American Mormon pioneer (1834–1907)

Mosiah Lyman Hancock (April 9, 1834 – January 14, 1907) was an early member of the Church of Jesus Christ of Latter-day Saints and was son of Levi Ward Hancock and Clarissa Reed Hancock. Mosiah is known for his vision of the pre-earth life and of his firsthand account of a prophecy of Joseph Smith.

==Personal life==
Hancock was born in Kirtland, Ohio. His journal reports living in a house in Kirtland which had two rooms. As one of the early children of Levi W. Hancock, a prominent early member of the Church of Jesus Christ of Latter Day Saints, he was baptized on April 10, 1842, by John Taylor. As a young boy, Mosiah had close associations with Joseph Smith and kept accounts of him in his journal. Later, he crossed the plains with the Mormon pioneers and became one of the original Mormon settlers of Arizona.

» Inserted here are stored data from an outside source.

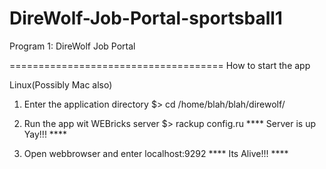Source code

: DireWolf-Job-Portal-sportsball1
===============================

Program 1: DireWolf Job Portal

=====================================
How to start the app

Linux(Possibly Mac also)

1. Enter the application directory
   $> cd /home/blah/blah/direwolf/

2. Run the app wit WEBricks server
   $> rackup config.ru
   **** Server is up Yay!!! ****

3. Open webbrowser and enter
   localhost:9292
   **** Its Alive!!! ****
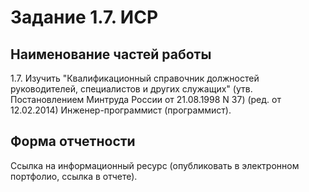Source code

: # Задание 1.7. ИСР

## Наименование частей работы
1.7. Изучить "Квалификационный справочник должностей руководителей, специалистов и других служащих" (утв. Постановлением Минтруда России от 21.08.1998 N 37) (ред. от 12.02.2014) Инженер-программист (программист).

## Форма отчетности
Ссылка на информационный ресурс (опубликовать в электронном портфолио, ссылка в отчете).
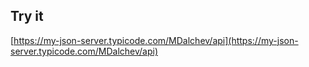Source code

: ## Try it

[https://my-json-server.typicode.com/MDalchev/api](https://my-json-server.typicode.com/MDalchev/api)

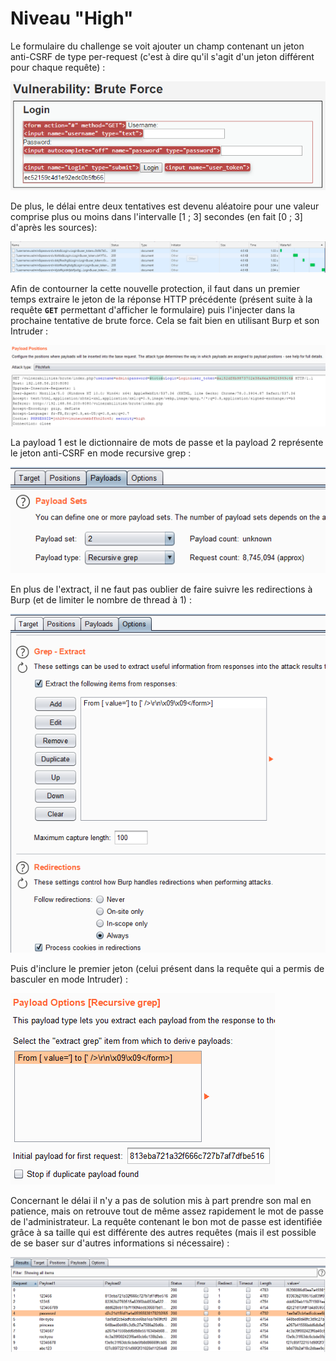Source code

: # Niveau "High"

Le formulaire du challenge se voit ajouter un champ contenant un jeton anti-CSRF de type per-request \(c'est à dire qu'il s'agit d'un jeton différent pour chaque requête\) :

![](../../../../.gitbook/assets/366f3f72d838c81409f2e182f76acc53.png)

De plus, le délai entre deux tentatives est devenu aléatoire pour une valeur comprise plus ou moins dans l'intervalle \[1 ; 3\] secondes \(en fait \[0 ; 3\] d'après les sources\):

![](../../../../.gitbook/assets/05c200ef17b4c900634756113303cf58.png)

Afin de contourner la cette nouvelle protection, il faut dans un premier temps extraire le jeton de la réponse HTTP précédente \(présent suite à la requête **`GET`** permettant d'afficher le formulaire\) puis l'injecter dans la prochaine tentative de brute force. Cela se fait bien en utilisant Burp et son Intruder :

![](../../../../.gitbook/assets/120fcd787545648cba72980540bc09a2.png)

 La payload 1 est le dictionnaire de mots de passe et la payload 2 représente le jeton anti-CSRF en mode recursive grep :

![](../../../../.gitbook/assets/6239fb57635d4bb5b13a37fed63140f7.png)

En plus de l'extract, il ne faut pas oublier de faire suivre les redirections à Burp \(et de limiter le nombre de thread à 1\) :

![](../../../../.gitbook/assets/d02dba4ae42405189dfb8217b9f13f46.png)

Puis d'inclure le premier jeton \(celui présent dans la requête qui a permis de basculer en mode Intruder\) :

![](../../../../.gitbook/assets/2f56ffa0b2b2065a7b0ec16d2e27c13b.png)

Concernant le délai il n'y a pas de solution mis à part prendre son mal en patience, mais on retrouve tout de même assez rapidement le mot de passe de l'administrateur. La requête contenant le bon mot de passe est identifiée grâce à sa taille qui est différente des autres requêtes \(mais il est possible de se baser sur d'autres informations si nécessaire\) :

![](../../../../.gitbook/assets/aa0ec3cdb6e518c711c5b0828e9c6cd4.png)



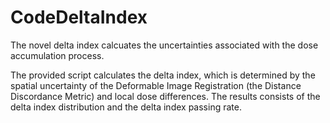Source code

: # CodeDeltaIndex
The novel delta index calcuates the uncertainties associated with the dose accumulation process. 

The provided script calculates the delta index, which is determined by the spatial uncertainty of the Deformable Image Registration (the Distance Discordance Metric) and local dose differences.
The results consists of the delta index distribution and the delta index passing rate.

Following the death of Joseph Smith, Mosiah followed Brigham Young and the Church of Jesus Christ of Latter-day Saints to what is now known as Utah.

==Writings==
His first-hand account reports that Smith prophesied the settlements of the Mormon people in Utah and Arizona. His vision of the pre-earth life is recorded in many books and is one of the most complete visions of the pre-earth life in LDS theology. Although not accepted as official LDS Church doctrine, it has been a primary resource for some writers. Mosiah's other journal writings also provide insight into early LDS culture and beliefs touching such topics as plural marriage, Mormon life in Kirtland, early dealings with the Utah natives, and early establishment of Mormon settlements in Arizona.